▸ **Text**:
------------------------------------

You are viewing a plain text version of this content. The canonical link for it is here.
Posted to dev@parquet.apache.org by Micah Kornfield <em...@gmail.com> on 2023/07/17 04:16:00 UTC

Re: [DISCUSS] Time to release parquet format 2.10.0?

I'm sorry I've had less time to dedicate to this then I inspect.  Gang do
you have bandwidth to work on it?  I can help review.  Otherwise, will see
if I can make time this month.

On Sat, May 13, 2023 at 10:53 AM Xinli shang <sh...@uber.com.invalid>
wrote:

> Thank Gang for taking the lead on this! I agree we should have a new
> release. In addition to PARQUET-2261, there was also a discussion in Feb
> with PMCs for PARQUET-758. We may want to check for the plan with Antoine
> Pitrou <https://github.com/pitrou> if PARQUET-758 wants to be in also.
>
>
>
> On Sat, May 13, 2023 at 9:51 AM Micah Kornfield <em...@gmail.com>
> wrote:
>
> > >
> > >  BTW, I'd like to see the implementation from Micah to fully
> > > understand the use case. If he is too busy to do that, I can do it
> based
> > on
> > > my understanding.
> >
> >
> > I can allocate some time to try to make a PoC in C++ next month if we are
> > willing to wait until then.
> >
> > On Fri, May 12, 2023 at 5:04 AM Gang Wu <us...@gmail.com> wrote:
> >
> > > I think we can wait for a complete PoC implementation of PARQUET-2261
> > > before release. BTW, I'd like to see the implementation from Micah to
> > fully
> > > understand the use case. If he is too busy to do that, I can do it
> based
> > on
> > > my understanding.
> > >
> > > Best,
> > > Gang
> > >
> > > On Fri, May 12, 2023 at 4:34 PM Gábor Szádovszky <ga...@apache.org>
> > wrote:
> > >
> > > > Thanks a lot for volunteering, Gang!
> > > >
> > > > However it is more than 2 years indeed since the last release I think
> > the
> > > > actual changes since then are more important. There are lots of
> > > > additions/corrections in the spec docs and the thrift file comments
> > which
> > > > are very important but not tightly attached to a format release. I
> only
> > > can
> > > > see PARQUET-2257 that contains an actual change in the thrift
> > structure.

------------------------------------

▸ **Stored data**:
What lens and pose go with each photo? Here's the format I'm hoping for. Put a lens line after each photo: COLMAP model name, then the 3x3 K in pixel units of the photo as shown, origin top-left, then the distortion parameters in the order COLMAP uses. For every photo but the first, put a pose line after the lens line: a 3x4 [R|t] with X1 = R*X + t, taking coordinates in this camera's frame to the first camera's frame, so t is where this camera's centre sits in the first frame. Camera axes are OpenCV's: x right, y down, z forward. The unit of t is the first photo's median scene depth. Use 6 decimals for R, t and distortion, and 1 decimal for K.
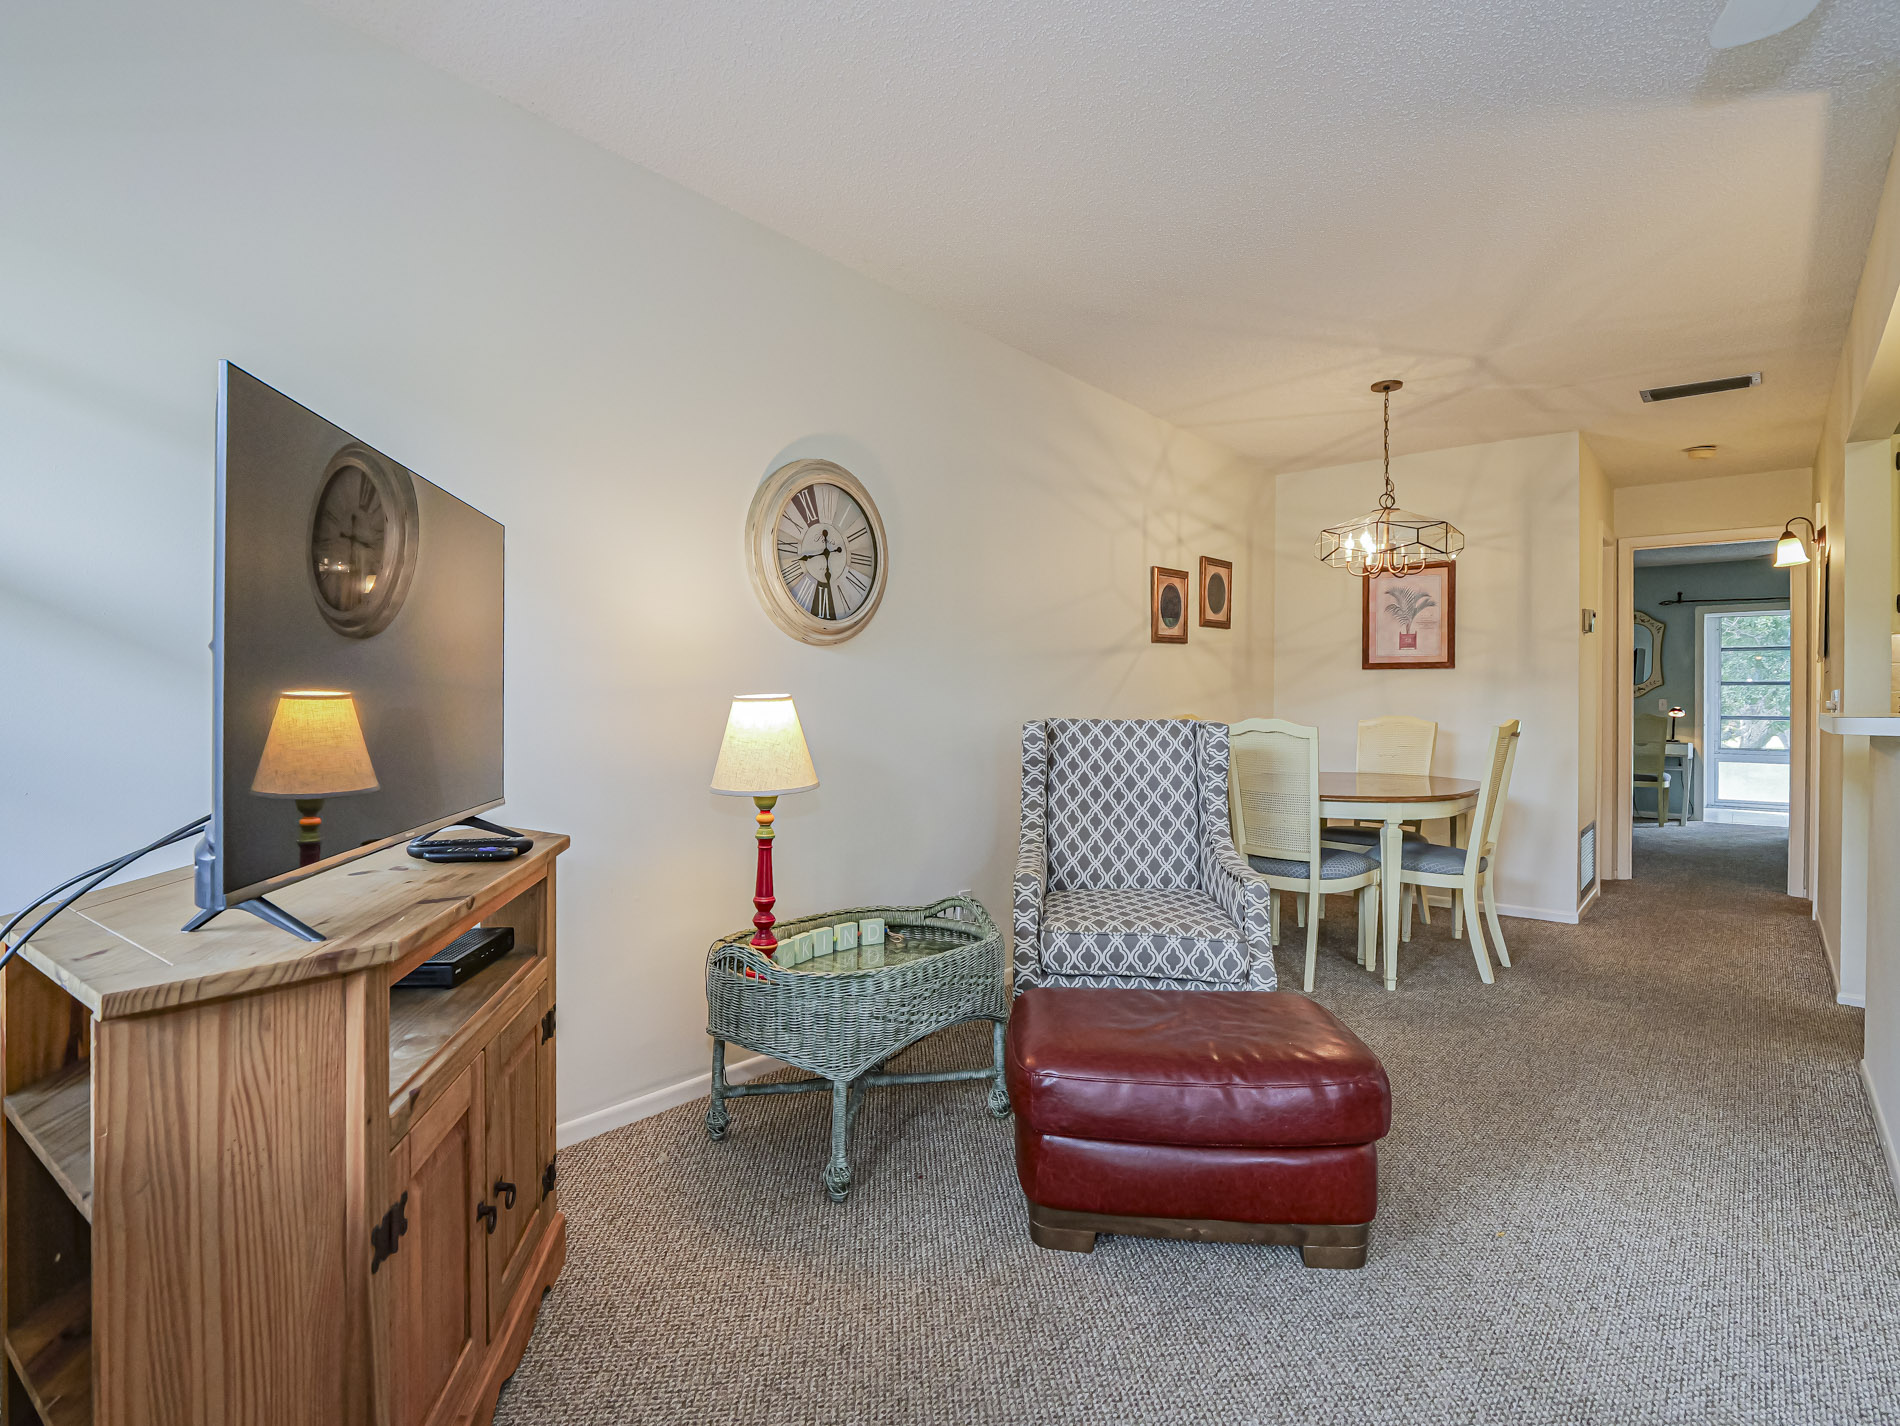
lens RADIAL K [[942.8, 0, 955.1], [0, 942.8, 714.8], [0, 0, 1]] dist [-0.008882, -0.001802]
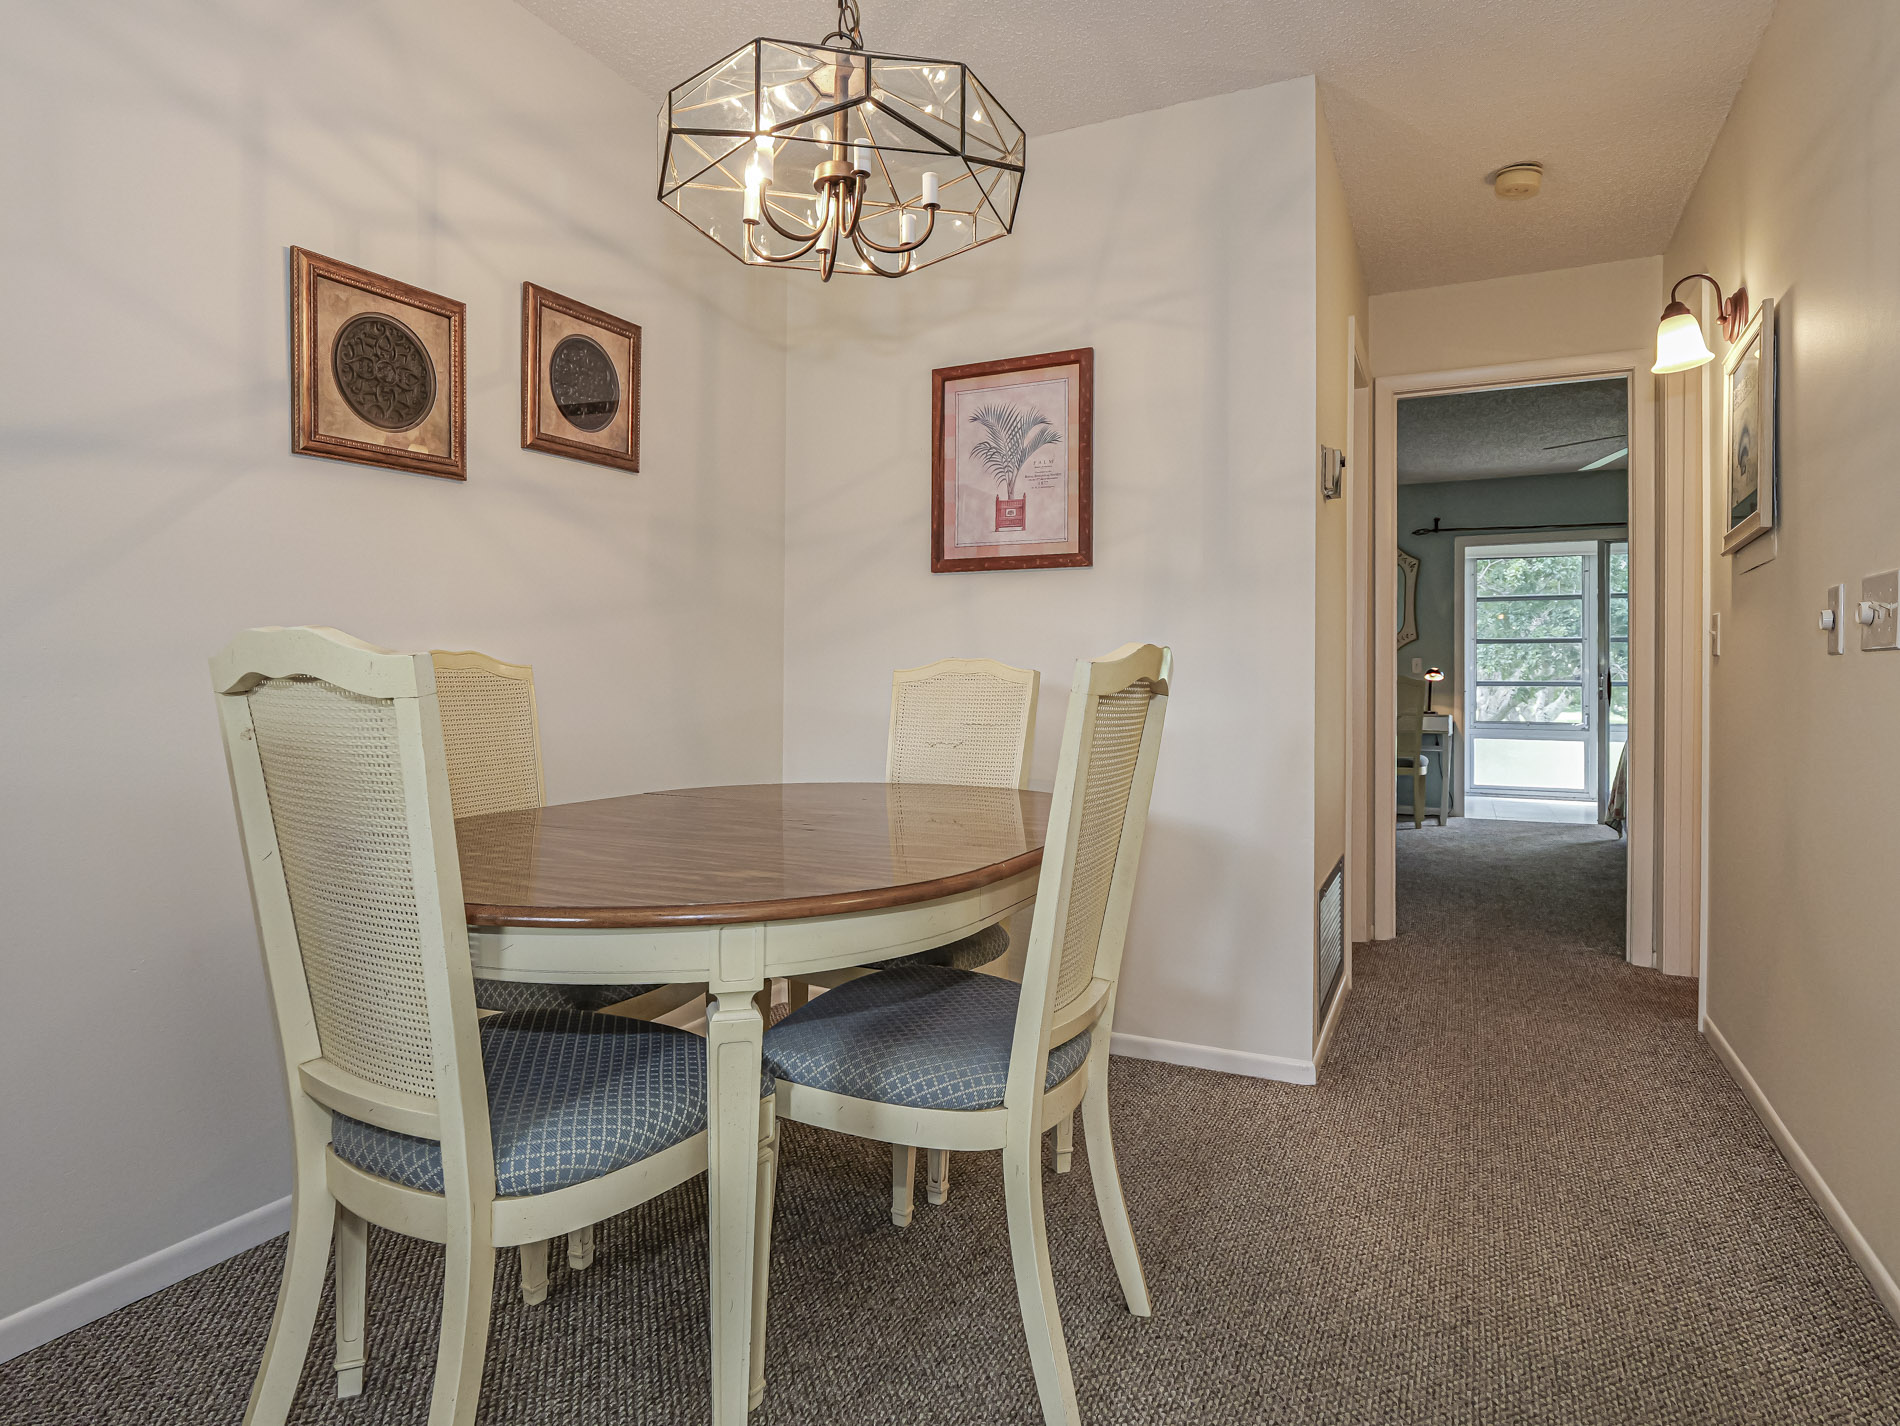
lens RADIAL K [[1073.7, 0, 923.7], [0, 1073.7, 685.9], [0, 0, 1]] dist [0.003540, 0.000234]
pose [[0.973041, -0.001975, 0.230625, 0.303848], [0.003107, 0.999985, -0.004545, 0.016119], [-0.230613, 0.005139, 0.973032, 0.452473]]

------------------------------------

▸ **Requirement 1**: In the Parquet release thread, which issue is named as containing an actual change in the thrift structure?
▸ **Requirement 2**: Write out the part of the Parquet release thread starting with "Posted to dev@parquet.apache.org" and going on through "time this month.".

▸ **Answer box 1**: PARQUET-2257

▸ **Answer box 2**:
Posted to dev@parquet.apache.org by Micah Kornfield <em...@gmail.com> on 2023/07/17 04:16:00 UTC

Re: [DISCUSS] Time to release parquet format 2.10.0?

I'm sorry I've had less time to dedicate to this then I inspect.  Gang do
you have bandwidth to work on it?  I can help review.  Otherwise, will see
if I can make time this month.